Oct. 27, 1990: Gun goes off while officer struggles with suspect, striking suspect in back of head.

Nov. 1, 1990: Suspect grabs officer's gun, bullet strikes another officer in chest.

Dec. 5, 1990: Officer shoots self in right foot after husband bumps her while she unloads gun at home.

Feb. 7, 1991: Officer shoots self in stomach after he stumbles while chasing drug suspects.

May 23, 1991: Officer shoots 18-year-old in back after slipping while serving search warrant.

Aug. 8, 1991: Officer shoots unarmed man in chest during drug arrest.

Sept. 6, 1991: Officer shoots self in hand at home.

Jan. 24, 1992: Officer shoots self in thigh while holstering gun.

March 13, 1992: Officer shoots self in hand and knee at home.

April 14, 1992: Officer shoots self in thigh while unloading gun at home.

April 21, 1992: Officer shoots self in hand while holstering gun at home.

March 10, 1993: Officer fires through floor of her apartment, hitting resident below in thigh and ankle.

April 4, 1993: Officer shoots self in forearm while unloading gun at home.

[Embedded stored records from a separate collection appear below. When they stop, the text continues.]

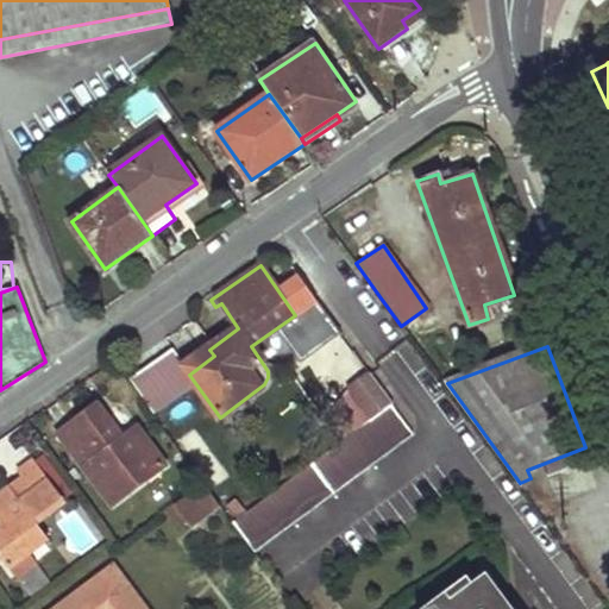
[(390,403),(369,371),(344,389),(353,401),(368,421),(388,405),(390,403)]
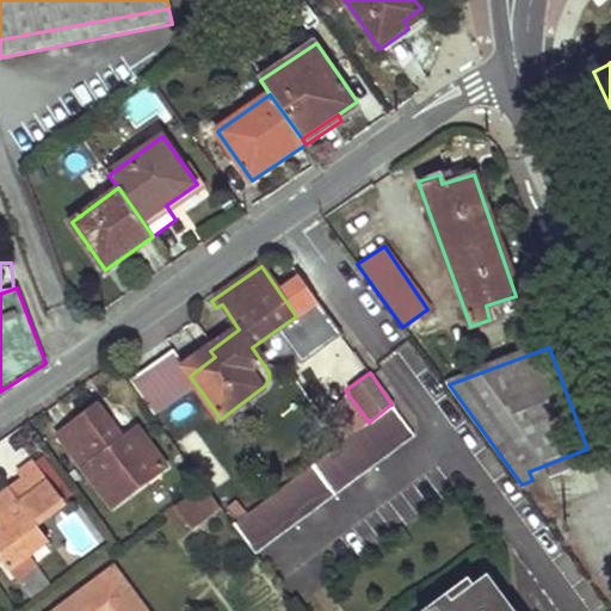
[(369,423),(355,402),(341,412),(356,431),(369,423)]
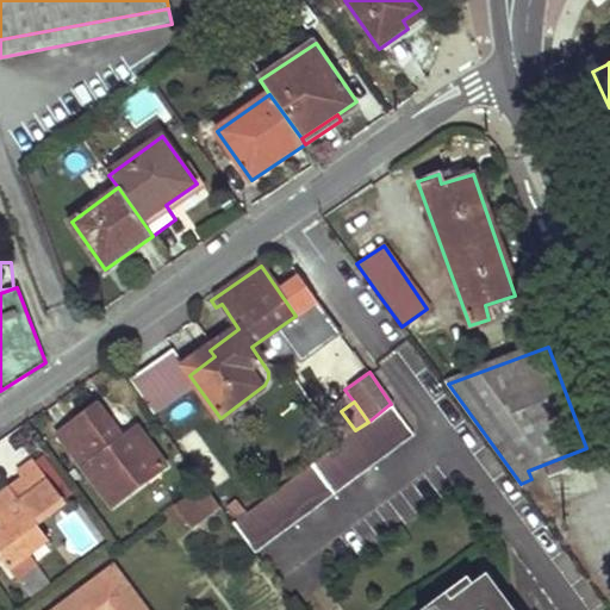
[(119,436),(97,405),(78,422),(74,417),(56,430),(114,506),(165,468),(132,427),(119,436)]
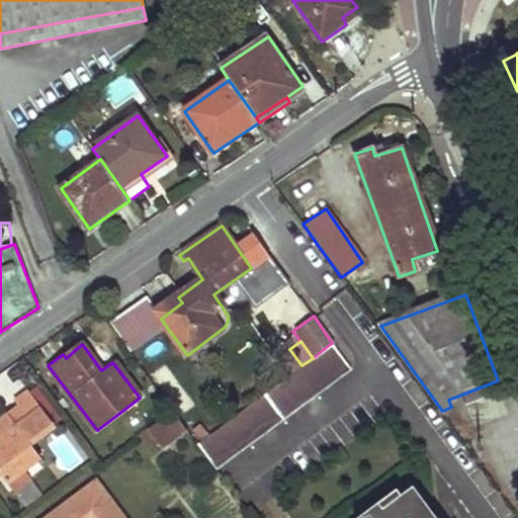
[(301,365),(196,443),(214,467),(348,370),(330,344),(313,358),(301,365)]
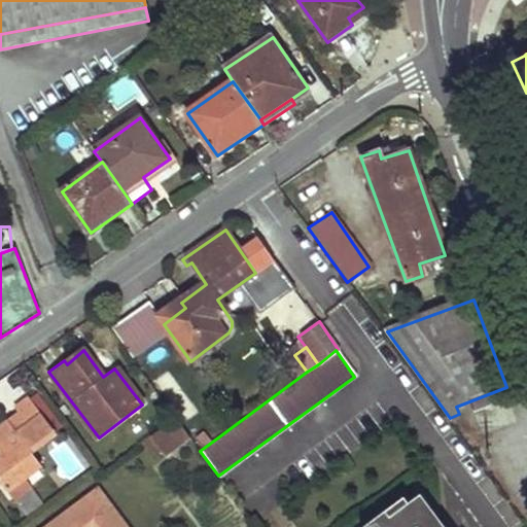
[(20,418),(41,447),(57,435),(32,402),(16,414),(20,418)]
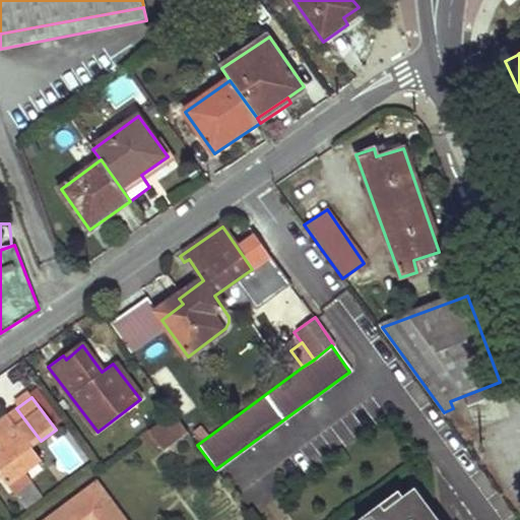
[(19,412),(10,419),(31,448),(41,441),(19,412)]
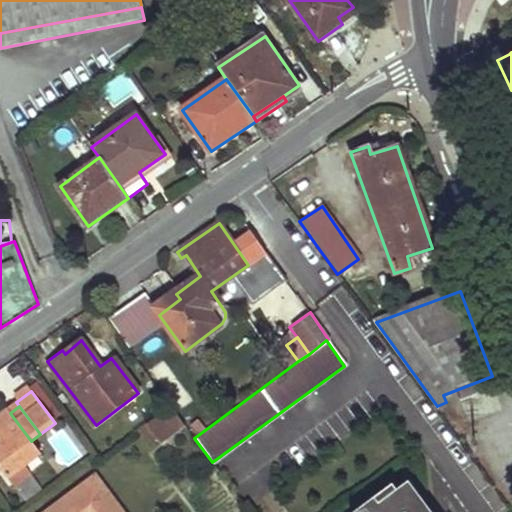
[(157,442),(184,429),(173,406),(146,420),(157,442)]
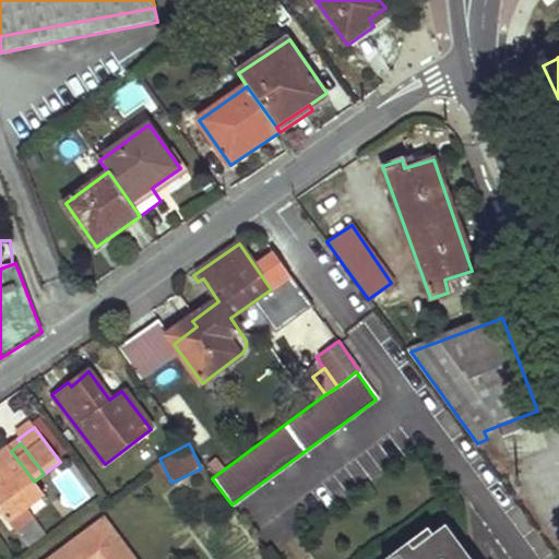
[(0,510),(8,521),(43,494),(34,482),(11,451),(0,459),(0,510)]
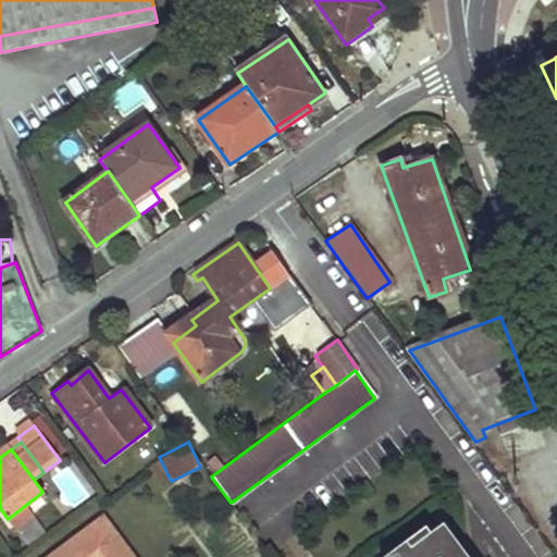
[(134,556),(104,518),(50,556),(134,556)]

April 20, 1993: Officer shoots another officer in foot after removing magazine when bullet ricochets at 2nd District station.

Aug. 17, 1993: Officer shoots another officer in finger when gun goes off in holster as he exits patrol car.

Jan. 28, 1994: Officer shoots another officer in stomach while handling gun inside department headquarters.

Feb. 2, 1994: Officer shoots roommate in groin inside their apartment.

April 13, 1994: Officer shot in leg when gun goes off during struggle with suspect.

June 17, 1994: Officer shot in stomach by his wife at their home.

July 15, 1994: Officer fatally shoots driver in head during traffic stop.

Nov. 9, 1994: Officer shoots self in the right leg while approaching suspect.

Dec. 6, 1994: Officer shoots suspect in lower back, says

gun went off when suspect grabbed it.

Feb. 6, 1995: Officer shoots suspect accidentally during arrest.

Nov. 15, 1995: Officer shot in buttocks.

May 26, 1996: Three-year-old daughter of officer shoots self in head.

Aug. 21, 1996: Officer shoots girlfriend in stomach after struggle over his gun.

Nov. 7, 1997: Officer shot in upper left thigh.